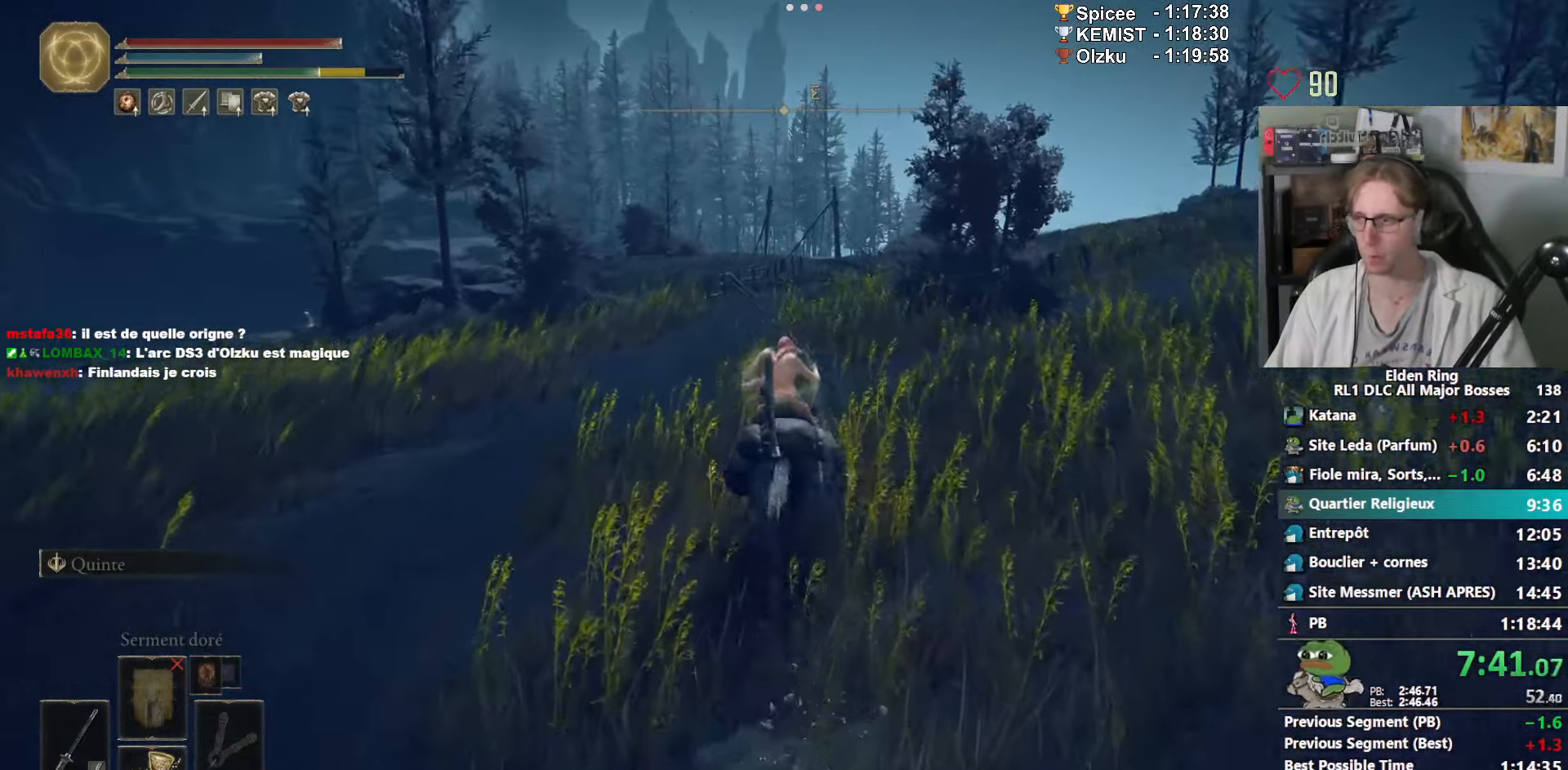
{"keys": ["z"], "mouse": [], "events": []}
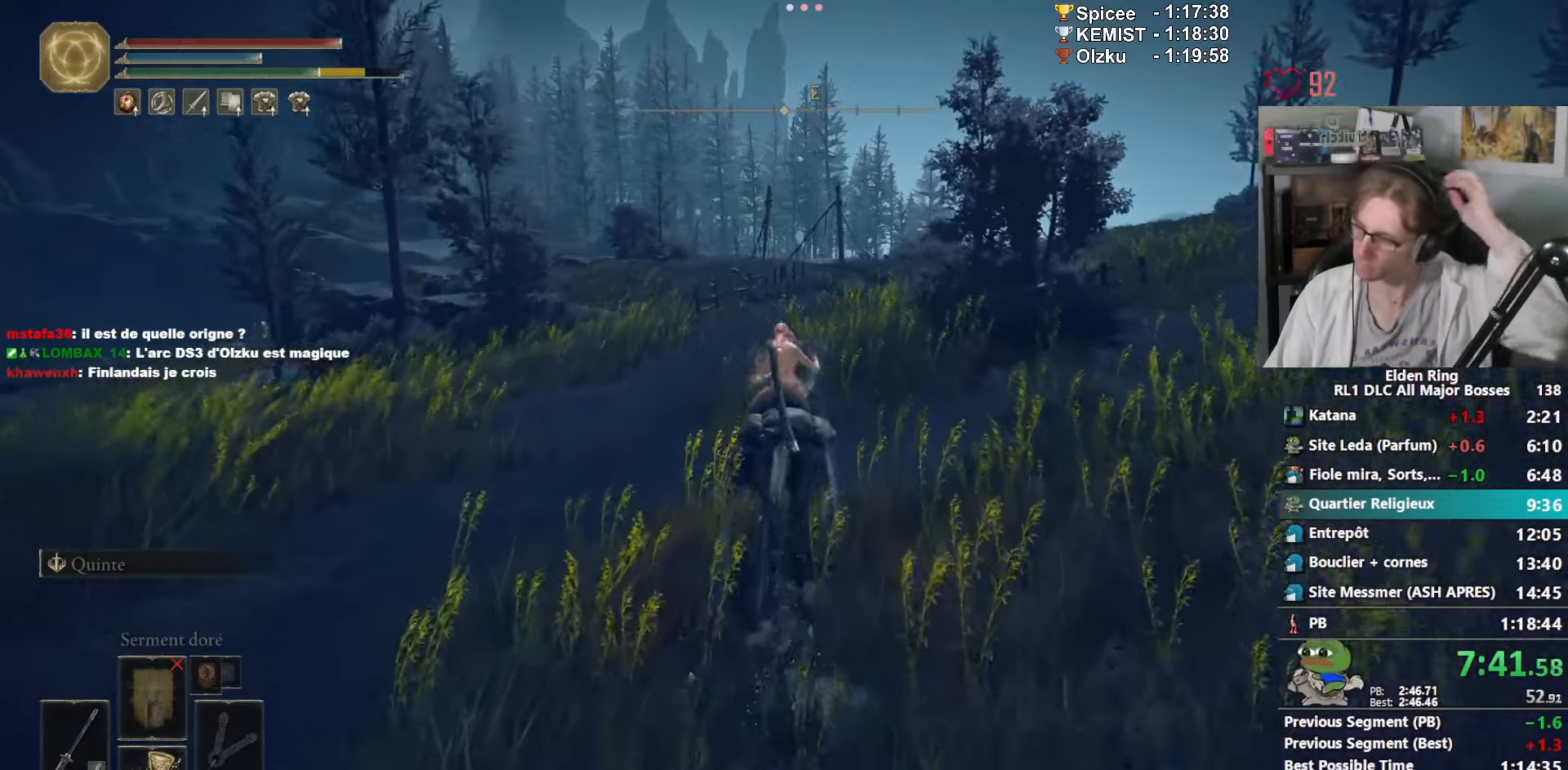
{"keys": ["z"], "mouse": [], "events": []}
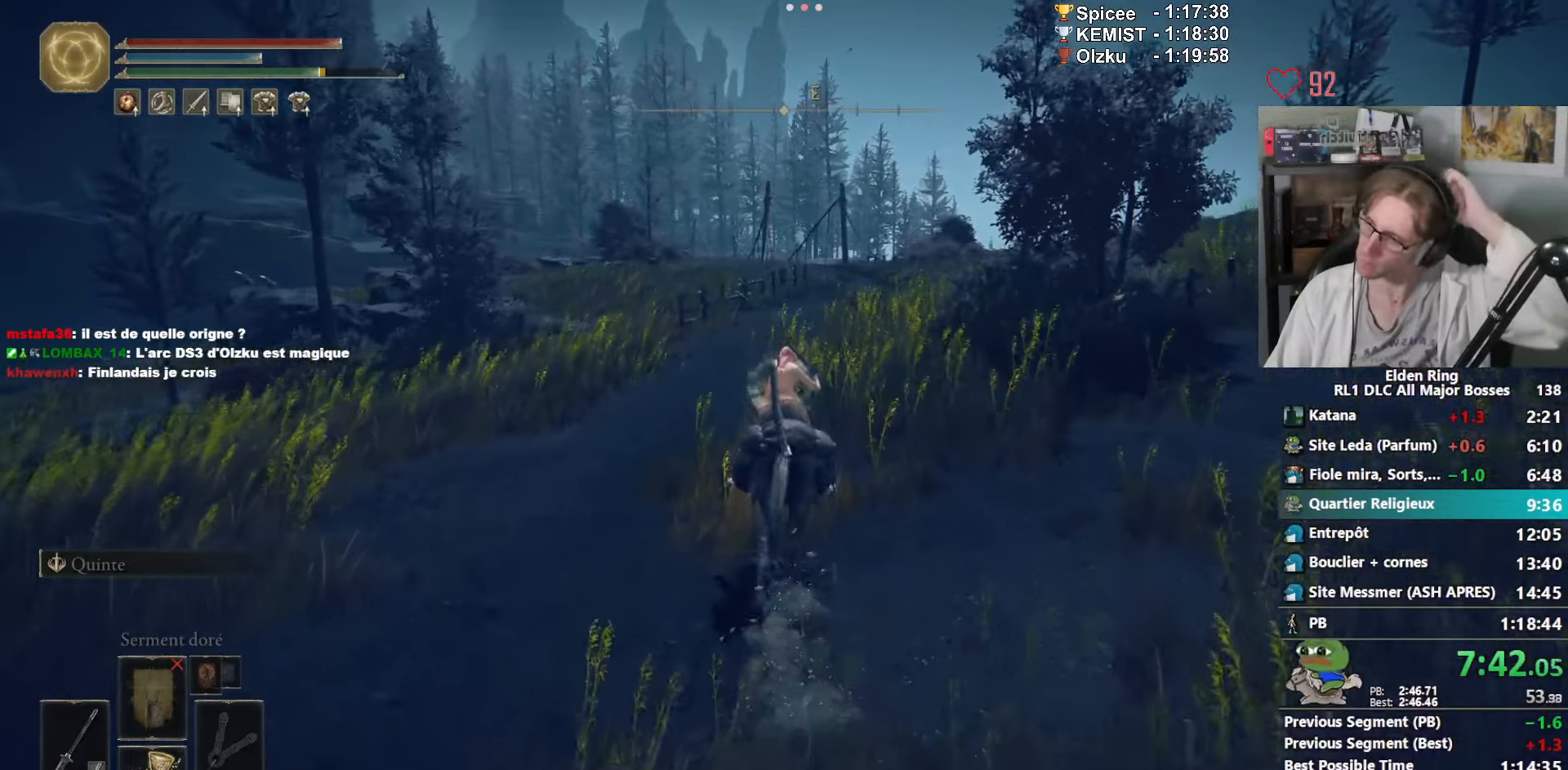
{"keys": ["z"], "mouse": [], "events": []}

[Instructions to follow]:
Repeat the material above in full and unchanged, minus its images.

[Solution to this task]:
{"keys": ["z"], "mouse": [], "events": []}
{"keys": ["z"], "mouse": [], "events": []}
{"keys": ["z"], "mouse": [], "events": []}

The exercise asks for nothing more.